Their function is to protect the floor but their protection pretty much ends there; if placed inside the washing machine, they can damage it beyond repair. Unless it is specified on their tag, heavy mats and rugs, especially those with rubber backing should never be washed in standard washers.

“The rubber backing may come off and stick to the inside of the drum, resulting in a malfunction or drainage error,” warns Chris Thornton, senior manager of product training at Samsung.


Running shoes

Most of us have done it at some point. Admit it, you did it too. But just because running shoes can withstand the test of wear and tear, it doesn’t mean they can withstand a washing cycle. As explained by Stapf, “running shoes aren’t as durable as your average sneaker—they have less fabric and more rubber.”

Not only can the washing machine damage the fit of the shoe but the force of loose running shoes can sabotage of the machine’s drum while wet soles can get clogged in the drain. The best and safest way to keep both your running shoes and your washing machine intact is to use a toothbrush and anti-grease soap to clean your shoes.


Too many clothes

It might be convenient to put all your dirty clothes in the washing machine in just one load and be done for the day but it will be anything but convenient when your washer breaks and you need to call the repairman.

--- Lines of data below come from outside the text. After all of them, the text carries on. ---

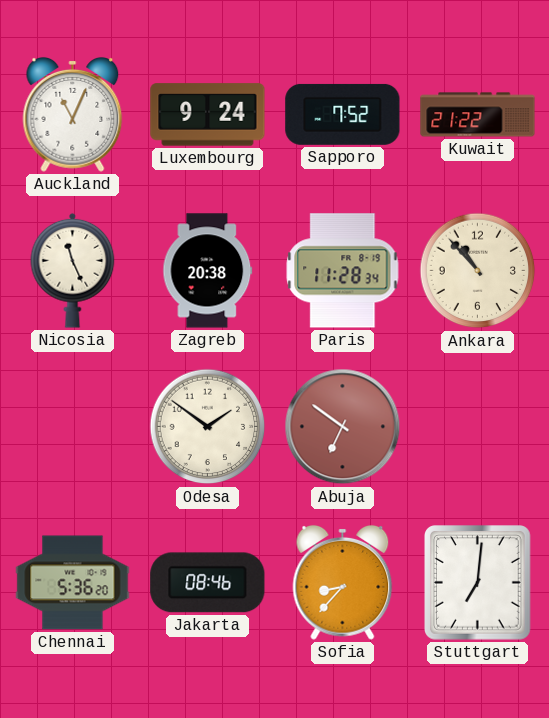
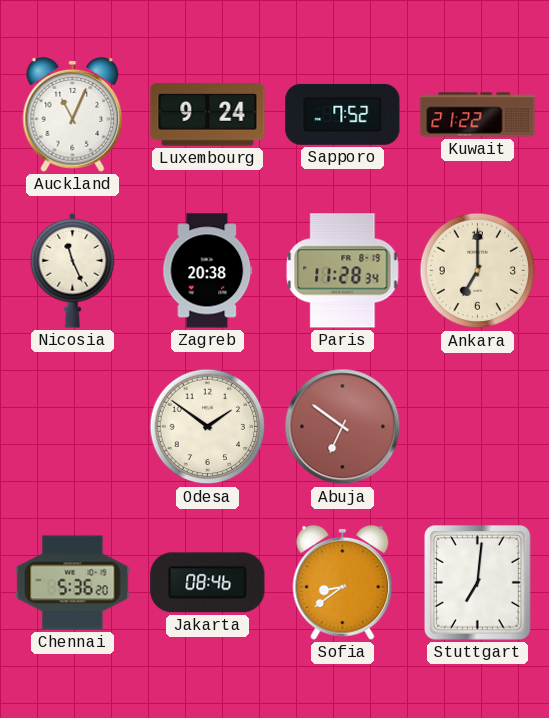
Ankara: 10:53 -> 7:00
Sofia: 8:37 -> 8:39
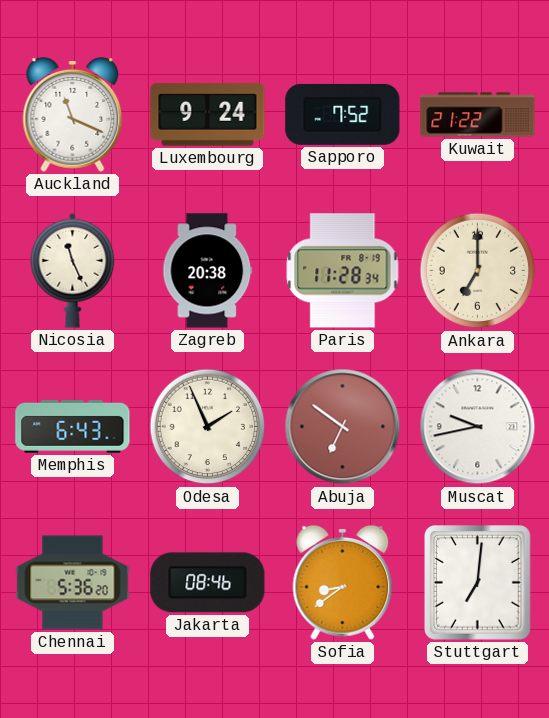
Auckland: 11:04 -> 11:19
Memphis: none -> 6:43
Odesa: 1:51 -> 1:56
Muscat: none -> 9:43
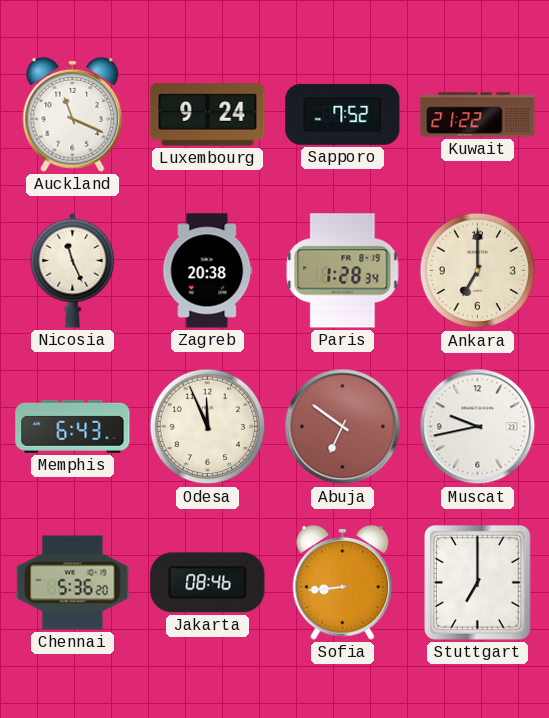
Paris: 11:28 -> 1:28
Odesa: 1:56 -> 11:56
Sofia: 8:39 -> 8:44
Stuttgart: 7:01 -> 7:00
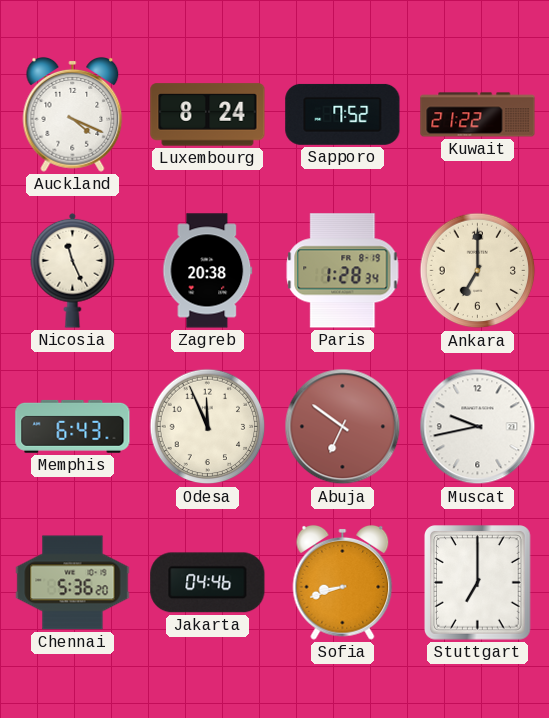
Auckland: 11:19 -> 4:19
Luxembourg: 9:24 -> 8:24
Jakarta: 08:46 -> 04:46
Sofia: 8:44 -> 8:42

Apart from your clothes not being washed properly due to being all loaded in there, your washing machine might get damaged because of the heavy load it has to spin. To make sure your washing machine doesn’t break and the wash cycle is not a complete waste of water, detergent and electricity, resist the temptation and load enough clothes to still have some room in there.

See also 13 Smart Hacks To Cut Your House-Cleaning Time In Half.

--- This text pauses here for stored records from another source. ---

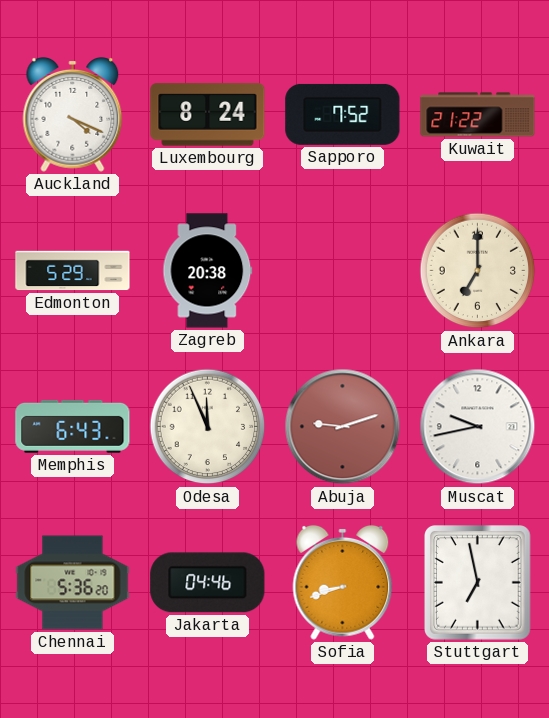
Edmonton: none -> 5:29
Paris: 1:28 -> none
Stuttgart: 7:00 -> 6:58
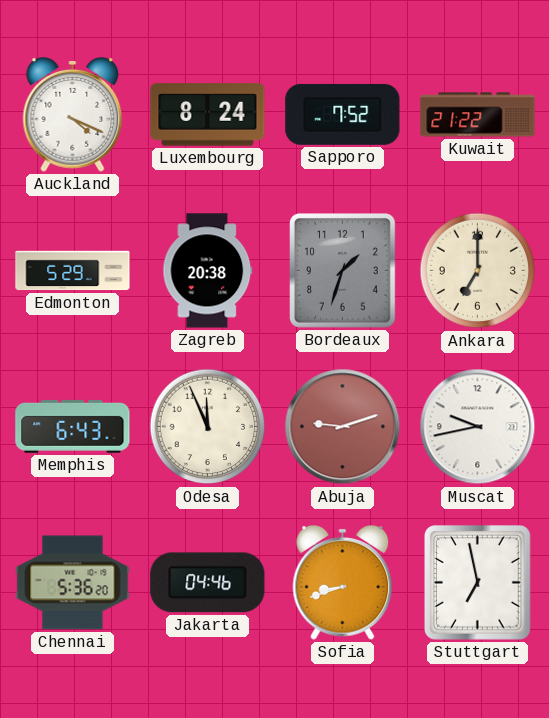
Bordeaux: none -> 1:33
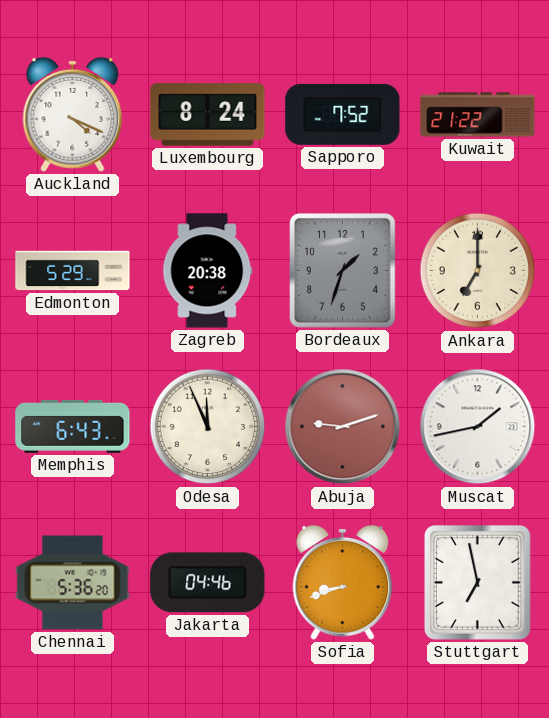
Muscat: 9:43 -> 1:43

What you can put inside the washing machine

Yoga mats

Heavy rugs and mats do not have a good relationship with washing machines, but yoga mats are a completely different story. In fact, it is the easiest way to wash them and remove all the sweat and body oils out of it. As long as you use a gentle wash cycle and leave the mat out to dry, your washing machine and yoga mat should be safe.


Plastic shower curtains

Generally, fabric shower curtains can be put in the washing machine, once a month, according to Monell. She also suggests washing your plastic shower curtain at regular intervals, every three months or so. All the built-up soap and hair products that get stuck on them can be removed easier during a wash cycle.


Curtains and drapes

Your curtains are also among the house items that collect unwanted residues, like dust, dirt and even odors. If they are not excessively heavy or made of a fabric that requires dry-cleaning, you can safely put them in the washing machine and let it do its job.

Something to keep in mind is that you should always use the delicate cycle and cold water. If there are no other instructions, you can also dry them on a gentle cycle with low heat.


Bed pillows

Whether you like it or not, your pillow is covered in sweat, dead skin, bacteria and dust mites. Needless to say, you need to wash them as often as possible. The most convenient way to do it? In the washing machine.

If you have a top-loading machine, you can just curve the pillow on the sides to create a circle. If you have a front-loader, you just have to fold the pillow to put them in and use a warm or hot wash cycle.